His death is the first known fatality at the cave, according to the Utah County Sheriff's Office.
"We all were very optimistic and hopeful. But it became increasingly clear last night after he got restuck that there weren't very many options left," Jones' brother, Spencer Jones, 30, of San Francisco, told the Associated Press.
Workers at one point had freed John Jones, but a rope and pulley system failed and he became stuck a second time.
"We thought he was in the clear and then when we got the news that he had slipped again. That's when we started to get scared," Spencer Jones said.
He had a wife and 8-month-old daughter and was a second-year medical student at the University of Virginia.
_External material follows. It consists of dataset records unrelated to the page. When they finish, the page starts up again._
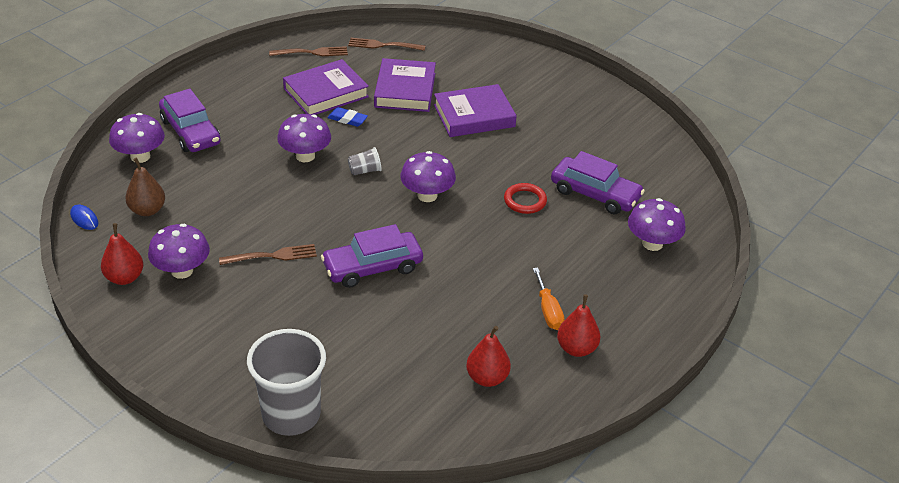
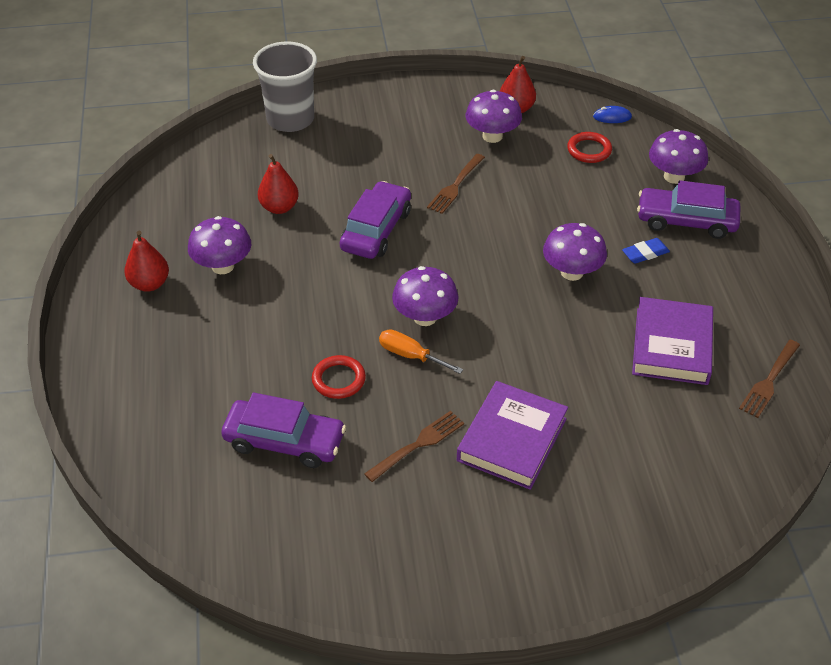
camera: 135 degrees right, 5 degrees up
brown pear [125,158,165,216] -> red ring [567,132,612,163]
blue eraser [327,107,368,127] -> blue eraser moved to [622,238,670,264]
brown fork [348,38,426,51] -> brown fork moved to [364,411,464,482]
grey cup [348,147,382,175] -> none
purple book [374,58,436,112] -> none
red pear [466,326,511,387] -> red pear moved to [258,154,299,214]
orange screwdriver [533,268,565,330] -> orange screwdriver moved to [379,329,463,374]
purple car [551,151,645,214] -> purple car turned 150 degrees counterclockwise [221,392,346,468]
purple mushroom [628,198,686,251] -> purple mushroom moved to [188,216,251,274]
A recovery effort to extract John Jones' body from the cave was on hold as the sheriff's office tried to determine how best to proceed, Sgt. Spencer Cannon said.
It is unclear when the effort will resume. Rescue teams had been using drilling equipment to try to free Jones from the cave. Cannon said recovery work could be more aggressive than a rescue.
John Jones was part of a group of 11 people exploring the cave passages. The 6-foot-tall, 190-pound spelunker got stuck with his head at an angle below his feet. At times more than 50 rescuers were involved in trying to free him.